Herb McGirr
- McGirr as part of the New Zealand team in 1927

Personal information
- Full name: Herbert Mendelson McGirr
- Born: 5 November 1891 Wellington, New Zealand
- Died: 14 April 1964 (aged 72) Nelson, New Zealand
- Batting: Right-handed
- Bowling: Right-arm medium
- Relations: William McGirr (father); Les McGirr (brother);

International information
- National side: New Zealand (1930);
- Test debut (cap 16): 14 February 1930 v England
- Last Test: 21 February 1930 v England

Career statistics
| Competition | Test | First-class |
| Matches | 2 | 88 |
| Runs scored | 51 | 3,992 |
| Batting average | 51.00 | 28.71 |
| 100s/50s | 0/1 | 5/23 |
| Top score | 51 | 141 |
| Balls bowled | 180 | 14,973 |
| Wickets | 1 | 239 |
| Bowling average | 115.00 | 27.49 |
| 5 wickets in innings | 0 | 9 |
| 10 wickets in match | 0 | 1 |
| Best bowling | 1/65 | 7/45 |
| Catches/stumpings | 0/– | 54/– |
- Source: Cricinfo, 1 April 2017

= Herb McGirr =

New Zealand cricketer (1891–1964)

Herbert Mendelson McGirr (5 November 1891 – 14 April 1964) was a New Zealand cricketer who played in two Test matches in 1930. He was born at Wellington in 1891.

His father William McGirr played 14 matches for Wellington as an opening bowler from 1883–84 to 1889–90, taking 46 wickets at 11.80.

==Domestic career==
An all-rounder, McGirr played first-class cricket for Wellington from 1913–14 to 1932–33. He was a middle or lower order batsman who hit the ball hard and a steady medium-paced bowler.

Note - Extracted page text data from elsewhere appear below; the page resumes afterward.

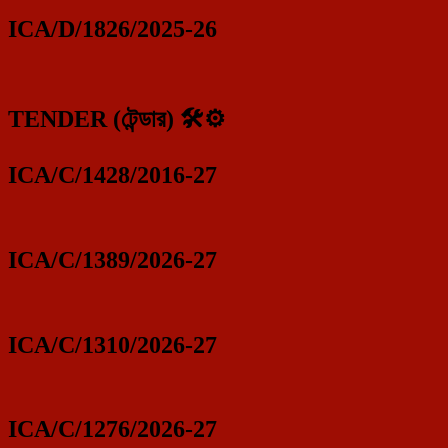
ICA/D/1826/2025-26
TENDER (টেন্ডার) 🛠️⚙️
ICA/C/1428/2016-27
ICA/C/1389/2026-27
ICA/C/1310/2026-27
ICA/C/1276/2026-27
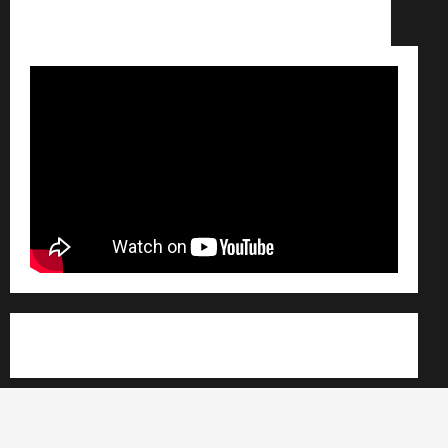
Conditions générales de vente /
Partenaires /
Règlement général sur les données personnelles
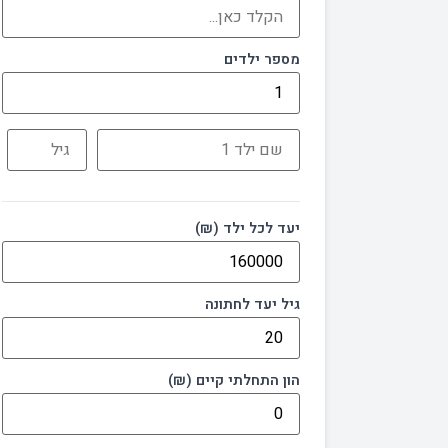
מספר ילדים
יעד לכל ילד (₪)
גיל יעד לחתונה
הון התחלתי קיים (₪)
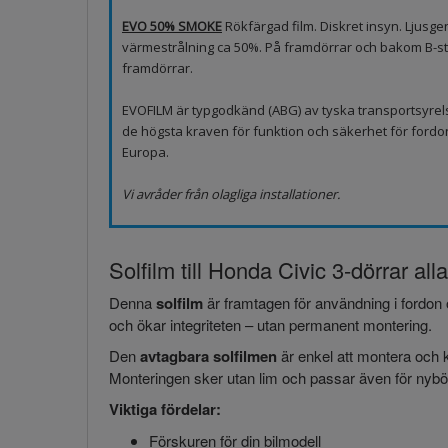
EVO 50% SMOKE
Rökfärgad film. Diskret insyn. Ljus
värmestrålning ca 50%. På framdörrar och bakom B-sto
framdörrar.
EVOFILM är typgodkänd (ABG) av tyska transportsyrel
de högsta kraven för funktion och säkerhet för fordo
Europa.
Vi avråder från olagliga installationer.
Solfilm till Honda Civic 3-dörrar all
Denna
solfilm
är framtagen för användning i fordon 
och ökar integriteten – utan permanent montering.
Den
avtagbara solfilmen
är enkel att montera och k
Monteringen sker utan lim och passar även för nybör
Viktiga fördelar:
Förskuren för din bilmodell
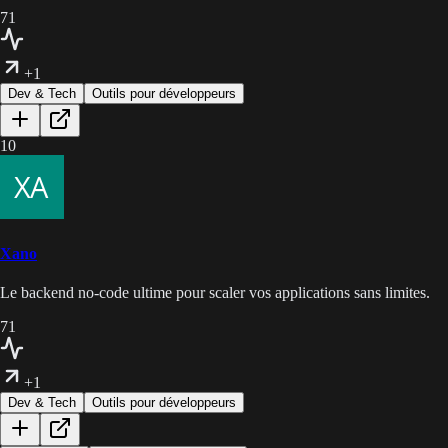
71
+1
Dev & Tech
Outils pour développeurs
10
Xano
Le backend no-code ultime pour scaler vos applications sans limites.
71
+1
Dev & Tech
Outils pour développeurs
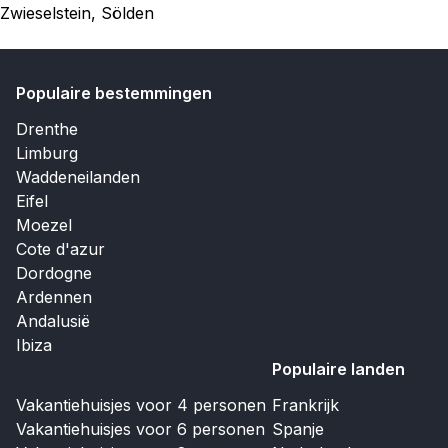
Zwieselstein, Sölden
Populaire bestemmingen
Drenthe
Limburg
Waddeneilanden
Eifel
Moezel
Cote d'azur
Dordogne
Ardennen
Andalusië
Ibiza
Populaire landen
Vakantiehuisjes voor 4 personen
Frankrijk
Vakantiehuisjes voor 6 personen
Spanje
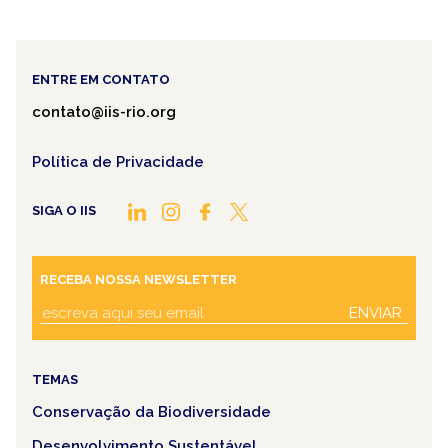
ENTRE EM CONTATO
contato@iis-rio.org
Política de Privacidade
SIGA O IIS
RECEBA NOSSA NEWSLETTER
ENVIAR
TEMAS
Conservação da Biodiversidade
Desenvolvimento Sustentável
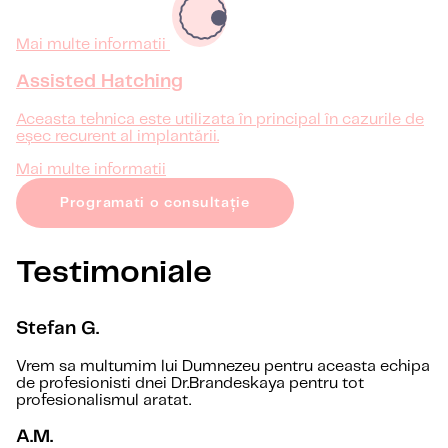
Mai multe informatii
Assisted Hatching
Aceasta tehnica este utilizata în principal în cazurile de
eșec recurent al implantării.
Mai multe informatii
Programati o consultație
Testimoniale
Stefan G.
Vrem sa multumim lui Dumnezeu pentru aceasta echipa
de profesionisti dnei Dr.Brandeskaya pentru tot
profesionalismul aratat.
A.M.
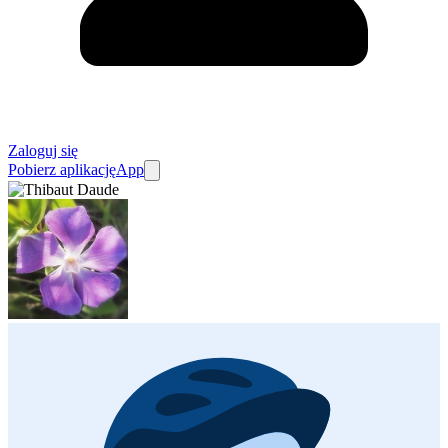
Zaloguj się
Pobierz aplikację
App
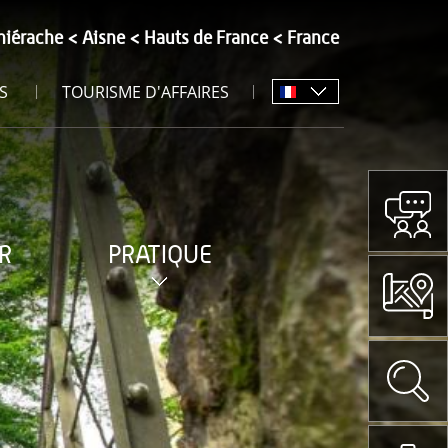
hiérache
Aisne
Hauts de France
France
S
TOURISME D'AFFAIRES
R
PRATIQUE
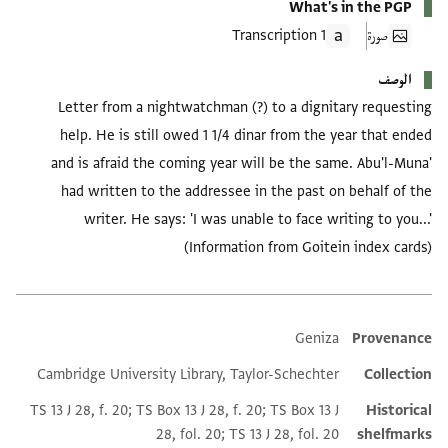
What's in the PGP
صورة
1 Transcription
الوصف
Letter from a nightwatchman (?) to a dignitary requesting
help. He is still owed 1 1/4 dinar from the year that ended
and is afraid the coming year will be the same. Abu'l-Muna'
had written to the addressee in the past on behalf of the
writer. He says: 'I was unable to face writing to you...'
(Information from Goitein index cards)
Geniza
Provenance
Additional metadata
Cambridge University Library, Taylor-Schechter
Collection
TS 13 J 28, f. 20; TS Box 13 J 28, f. 20; TS Box 13 J
Historical
28, fol. 20; TS 13 J 28, fol. 20
shelfmarks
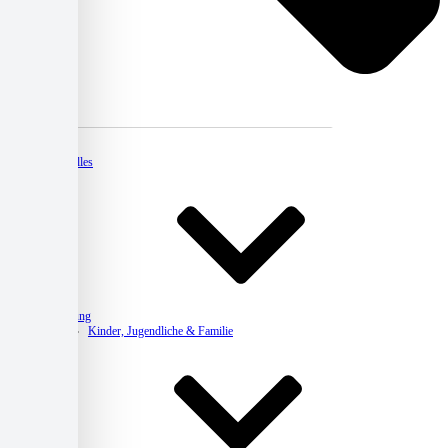
Kontakt
Aktuelles
Beratung
Kinder, Jugendliche & Familie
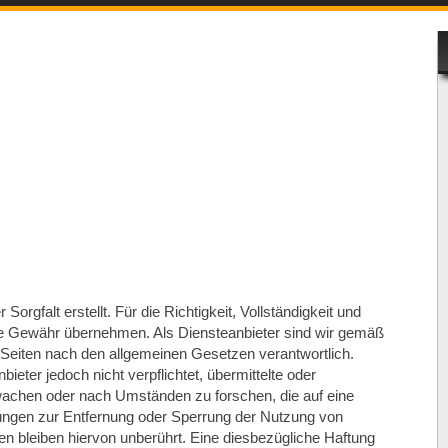
Sorgfalt erstellt. Für die Richtigkeit, Vollständigkeit und
eine Gewähr übernehmen. Als Diensteanbieter sind wir gemäß
 Seiten nach den allgemeinen Gesetzen verantwortlich.
ieter jedoch nicht verpflichtet, übermittelte oder
wachen oder nach Umständen zu forschen, die auf eine
htungen zur Entfernung oder Sperrung der Nutzung von
n bleiben hiervon unberührt. Eine diesbezügliche Haftung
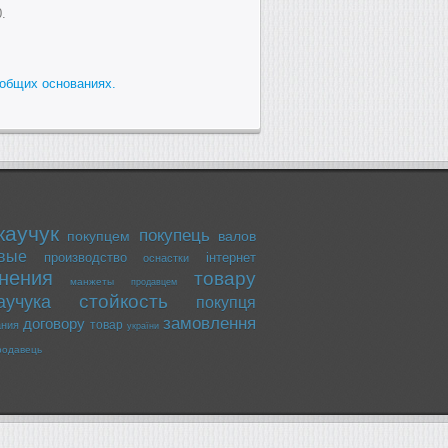
.
общих основаниях.
каучук
покупець
покупцем
валов
вые
производство
інтернет
оснастки
нения
товару
манжеты
продавцем
стойкость
аучука
покупця
замовлення
договору
товар
ания
україни
родавець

He toured England with the New Zealand cricket team under Tom Lowry in 1927, and scored more than 700 runs and took 49 wickets. No Tests were played on that tour.

His best bowling figures (innings and match) came against Canterbury in 1921–22, when he took 7 for 45 and 3 for 47; he also top-scored in Wellington's first innings. He hit his highest score, 141, against Otago in 1930–31, then scored 101 in the next match, against Canterbury.

==International career==
In the 1929–30 season, when the MCC side under Harold Gilligan played the first Tests against New Zealand, McGirr played in only the third and fourth Tests, both at Eden Park, Auckland. The third Test was ruined by rain; McGirr did not bat and, opening the bowling, took no wickets. The fourth, arranged hastily to compensate for the washout, fared little better in terms of weather, but McGirr scored a half-century and took his only Test wicket, that of Stan Nichols.

He holds the Test match record for the fewest runs (51) in a complete career to include a half-century. He also holds the record as the oldest New Zealand player to make his Test debut: 38 years and 101 days.

==Late career==
Despite suffering severely from varicose veins for much of his career, McGirr "was always looking at his captain and waiting to be given the ball because he always felt he could take a wicket". "The day was never too hot, nor the score too high, for Herb McGirr to want to bowl."

He was later the cricket coach at Nelson College. McGirr's obituary in Wisden in 1965 records that he played club cricket until he was 67, and gave up then only because "he slipped when taking in the milk" the day after scoring 70. He died at Nelson in 1964.